Final answer:
The equation of the line passing through the points (5,-3) and (1,1) in point-slope form, using the point (5, -3), is y + 3 = -1(x - 5).
Step-by-step explanation:
To write the equation of a line passing through the points (5,-3) and (1,1) in point-slope form, we need to find the slope of the line first. The slope, denoted as m, is calculated using the formula m = (y2 - y1) / (x2 - x1). From the provided points, using (5, -3) as (x1, y1) and (1, 1) as (x2, y2), we have:
- m = (1 - (-3)) / (1 - 5)
- m = (1 + 3) / (1 - 5)
- m = 4 / (-4)
- m = -1
Now, we use one of the given points along with the slope to express the equation in point-slope form, which is y - y1 = m(x - x1).
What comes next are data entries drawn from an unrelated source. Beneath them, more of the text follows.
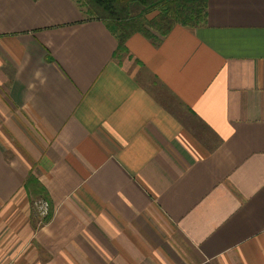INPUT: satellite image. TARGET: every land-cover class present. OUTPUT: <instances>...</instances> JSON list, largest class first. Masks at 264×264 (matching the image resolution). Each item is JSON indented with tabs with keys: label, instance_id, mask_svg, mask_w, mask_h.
<instances>
[{
	"label": "crops",
	"instance_id": "1",
	"mask_svg": "<svg viewBox=\"0 0 264 264\" xmlns=\"http://www.w3.org/2000/svg\"><path fill=\"white\" fill-rule=\"evenodd\" d=\"M125 48L76 0H0V264H264V0Z\"/></svg>",
	"mask_w": 264,
	"mask_h": 264
},
{
	"label": "trees",
	"instance_id": "2",
	"mask_svg": "<svg viewBox=\"0 0 264 264\" xmlns=\"http://www.w3.org/2000/svg\"><path fill=\"white\" fill-rule=\"evenodd\" d=\"M207 0H76L87 15V20L104 23L117 41L118 52H126L125 42L136 33L158 41L169 34L175 25L196 28L204 23ZM138 4L140 11L132 16L130 7ZM154 13L151 17L148 15ZM24 188L33 198L48 200L44 188L30 173ZM52 217L49 206L48 214L42 222Z\"/></svg>",
	"mask_w": 264,
	"mask_h": 264
},
{
	"label": "rangeland",
	"instance_id": "3",
	"mask_svg": "<svg viewBox=\"0 0 264 264\" xmlns=\"http://www.w3.org/2000/svg\"><path fill=\"white\" fill-rule=\"evenodd\" d=\"M140 11V7H139V5L138 4H132L131 5V7H130V13H131V15H137L138 14V12ZM152 15H154V13L152 12L151 14H149L148 16L149 17H151ZM4 127V126H3ZM0 128H1V126H0ZM11 146L12 147H16V148H14V149H16L17 151H21V148H19L18 147V145L16 144V142H14L13 141V139L11 140ZM22 152V151H21ZM7 154H9V152H7ZM40 200H43V199H39V198H36V200L33 202V205L37 202L38 203V201H40ZM45 201V200H44ZM34 207H35V205H34Z\"/></svg>",
	"mask_w": 264,
	"mask_h": 264
},
{
	"label": "built area",
	"instance_id": "4",
	"mask_svg": "<svg viewBox=\"0 0 264 264\" xmlns=\"http://www.w3.org/2000/svg\"><path fill=\"white\" fill-rule=\"evenodd\" d=\"M34 205L35 208L37 209V213L40 218H44L48 214L49 205L46 201L40 200L38 201V203L36 202Z\"/></svg>",
	"mask_w": 264,
	"mask_h": 264
}]
</instances>
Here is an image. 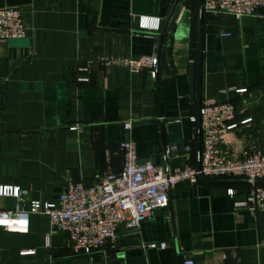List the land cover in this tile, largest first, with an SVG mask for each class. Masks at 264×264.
Segmentation results:
<instances>
[{"label":"crops","instance_id":"crops-1","mask_svg":"<svg viewBox=\"0 0 264 264\" xmlns=\"http://www.w3.org/2000/svg\"><path fill=\"white\" fill-rule=\"evenodd\" d=\"M175 2L0 0V8L25 7V37L0 40V186L53 203L71 182L89 187L120 173L124 141L139 163L196 168L197 122L189 118L205 97L236 107L231 155L264 147V9L240 19L203 13L198 79V0H179L171 35L168 27L162 35ZM140 18L158 21V31H139ZM143 56L156 57L155 79L148 69L102 62ZM229 180L237 182L176 186L166 210L139 228L120 227L114 249L90 256L72 255L64 234L30 215L26 234L0 229V264H264V211L242 205L253 183L211 181ZM17 205L0 197L1 211ZM20 207L28 211L29 202ZM162 242L165 249L144 247Z\"/></svg>","mask_w":264,"mask_h":264},{"label":"built area","instance_id":"built-area-1","mask_svg":"<svg viewBox=\"0 0 264 264\" xmlns=\"http://www.w3.org/2000/svg\"><path fill=\"white\" fill-rule=\"evenodd\" d=\"M203 13L207 15H231L236 19L255 16L264 9V0H202ZM25 7L0 8V40H18L25 37L23 18ZM139 31H158L159 23L140 18ZM106 66H118L131 73L148 69L155 79V56H143L137 60L115 58L102 61ZM243 95L245 89H236ZM236 107L229 102L203 98L199 109L201 150L199 169L190 166L170 170L150 162L139 163L132 141L119 145L122 170L118 174H104L97 183L86 187L81 182H71L56 196L53 203L42 204L28 199V191L19 187L0 186V197H12L18 205L12 211L0 210V229L10 233L26 234L30 215L45 216L52 233L66 236V244L72 255L90 256L106 248L114 249L120 227L139 228L155 211L168 208L169 193L178 185L196 183L205 179L264 180V147H252L242 157L231 155L230 136L237 129L234 121ZM191 123L197 118L190 117ZM248 120L240 124L247 123ZM75 129V128H73ZM131 129V121L123 123V130ZM171 147L167 154L175 150ZM233 190L227 195L232 196ZM29 202L28 211L20 204ZM250 214L264 211V186L252 184L242 203ZM150 249H165L166 244L150 243ZM25 252L22 254H31ZM182 264H193L185 259Z\"/></svg>","mask_w":264,"mask_h":264},{"label":"water","instance_id":"water-1","mask_svg":"<svg viewBox=\"0 0 264 264\" xmlns=\"http://www.w3.org/2000/svg\"><path fill=\"white\" fill-rule=\"evenodd\" d=\"M179 0H176L175 5L171 11V13L169 14L167 20H166V24H165V28L162 32V35L164 34L166 28L168 27V36L171 35V31L173 28V25H169L170 24V20L171 17L173 15V12L178 4ZM202 16H203V6H202V0H198V38H197V60H198V79L200 78V73H201V49H202ZM161 35V36H162ZM168 51L169 48H166V60L168 61ZM199 109L200 107H198V112H197V154L198 156L200 155V144H201V130H200V122H199ZM196 169H199V162L196 166ZM201 180L207 182V183H218V182H226V183H233V182H237V181H211L208 179H205L203 177H199ZM241 182H246V183H253V184H264V180H255L253 182H251L250 180H245V181H241ZM233 252L228 251L226 252V255L229 257L230 255H232Z\"/></svg>","mask_w":264,"mask_h":264},{"label":"trees","instance_id":"trees-1","mask_svg":"<svg viewBox=\"0 0 264 264\" xmlns=\"http://www.w3.org/2000/svg\"><path fill=\"white\" fill-rule=\"evenodd\" d=\"M262 186H264V184H262Z\"/></svg>","mask_w":264,"mask_h":264}]
</instances>
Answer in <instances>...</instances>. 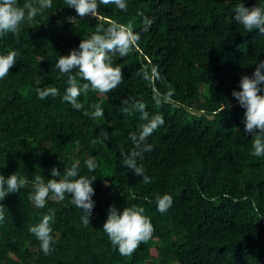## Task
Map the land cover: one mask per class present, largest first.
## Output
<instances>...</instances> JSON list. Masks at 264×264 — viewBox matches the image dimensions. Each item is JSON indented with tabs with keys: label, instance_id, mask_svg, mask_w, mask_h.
<instances>
[{
	"label": "trees",
	"instance_id": "obj_1",
	"mask_svg": "<svg viewBox=\"0 0 264 264\" xmlns=\"http://www.w3.org/2000/svg\"><path fill=\"white\" fill-rule=\"evenodd\" d=\"M26 3L38 7L37 0H17L19 7ZM244 3L251 8L258 0ZM233 8L234 0H127L126 11L98 5L99 20L74 24L67 17L75 11L52 0L32 28L0 37V54L17 53L0 80V175H39L47 182L51 168L63 172L75 162L79 175L96 178L88 226L67 193L40 209L28 199L30 186L0 201V264H264V158L251 155L244 109L231 95L264 60V35L237 25ZM145 20L151 21L147 31ZM113 21L138 34V50L113 56L121 83L105 94H82L76 111L61 100L66 77L55 63ZM142 64L157 68L163 80L155 87L162 97L172 93L167 102L152 101V87L136 75ZM44 87H56L58 95L39 100L36 89ZM126 98L164 120L146 138L152 150L137 161L149 184L121 165V153L134 150L130 134L142 123L138 112L121 111ZM94 104L104 109L102 117H91ZM101 133L108 139L96 141ZM89 158L97 165L92 173L84 164ZM165 193L173 202L161 213L155 196ZM111 206L143 208L153 226L129 256L103 232ZM46 214L53 216L55 240L47 255L28 231Z\"/></svg>",
	"mask_w": 264,
	"mask_h": 264
},
{
	"label": "clouds",
	"instance_id": "obj_2",
	"mask_svg": "<svg viewBox=\"0 0 264 264\" xmlns=\"http://www.w3.org/2000/svg\"><path fill=\"white\" fill-rule=\"evenodd\" d=\"M38 7L26 3L23 7L17 6V0H0V37L11 33L16 35L21 26L32 28L35 17L39 11L52 7V0H37ZM67 8L75 11V16H68V22L74 23L78 18L94 17L99 20L98 5H112L120 11L127 10V0H64ZM232 19L244 31L250 33L258 30V34L264 35V3L259 2L251 8L246 7L244 0H234ZM144 31L151 25L150 20H145ZM138 34H135L130 26L119 22H110L107 27L99 26L87 39H82L77 48L70 51L68 55H61L55 63V69L66 77V87L61 97L62 102L71 105L72 109L80 111L82 104L78 97L88 91L97 94H105L115 89L122 80V70L119 66H113V56L123 58L129 53L138 50ZM17 53L8 51L0 54V80H3L9 70L16 64ZM73 71L75 74H73ZM143 80L152 87V101L160 105L162 100L167 102L172 93L168 92L163 97L155 87L156 81H161L155 66L141 65L136 72ZM79 77L82 83L77 82ZM58 95L56 87H44L36 89L39 100ZM232 97L241 108L244 109L243 132L252 135L251 155L264 158V60L255 63L252 74L244 75L239 81V90H233ZM92 118H100L104 109L99 104L90 105ZM121 111L124 113L138 112L142 123L138 125L139 131L130 134L134 150L121 153V165L133 171L136 176L141 177L145 184L152 182L151 177L145 174L144 168L137 163L143 158L145 152L152 150L151 144L146 143V138L164 124L160 115L153 114L151 117L146 111V105L141 101H121ZM106 134L101 133L96 141L107 140ZM94 141V142H96ZM84 164L89 173L94 172L97 165L92 158L86 159ZM52 178L47 182L39 176L31 180L14 172L8 176L0 175V201L6 196L19 192L20 189L30 186L28 199L37 208H44L47 199L55 202L63 201L65 194L71 197V203L81 211V223L89 225L93 213L95 201L93 196L95 190L92 186L94 176L79 175L77 163H72L64 168L63 172L57 167L50 170ZM203 196V194H202ZM133 199L135 196L133 195ZM172 197L169 194H157L155 203L157 211L164 213L172 205ZM255 206V202H253ZM143 208L125 207L123 210L111 206L107 218L103 224V232L107 235L112 246L122 256L131 255L141 242H147L153 232L150 220L143 215ZM3 217L0 216V220ZM51 215H43L39 223L28 228L29 233L39 241L40 250L45 254L51 251L50 245L55 243L51 235Z\"/></svg>",
	"mask_w": 264,
	"mask_h": 264
},
{
	"label": "rangeland",
	"instance_id": "obj_3",
	"mask_svg": "<svg viewBox=\"0 0 264 264\" xmlns=\"http://www.w3.org/2000/svg\"><path fill=\"white\" fill-rule=\"evenodd\" d=\"M206 88H207L206 86H203V90H206Z\"/></svg>",
	"mask_w": 264,
	"mask_h": 264
}]
</instances>
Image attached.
We can use either point, but let's use (5, -3):
- y - (-3) = -1(x - 5)
- y + 3 = -1(x - 5)
- y + 3 = -(1/4)(x - 5)
This gives us the point-slope form of the line. However, we made a computation error while finding the slope. The correct slope should be:
Therefore, our initial calculation of the slope as -1/4 was incorrect; it should be -1. This means the correct equation in point-slope form using the point (5, -3) is y + 3 = -1(x - 5), which corresponds to choice b.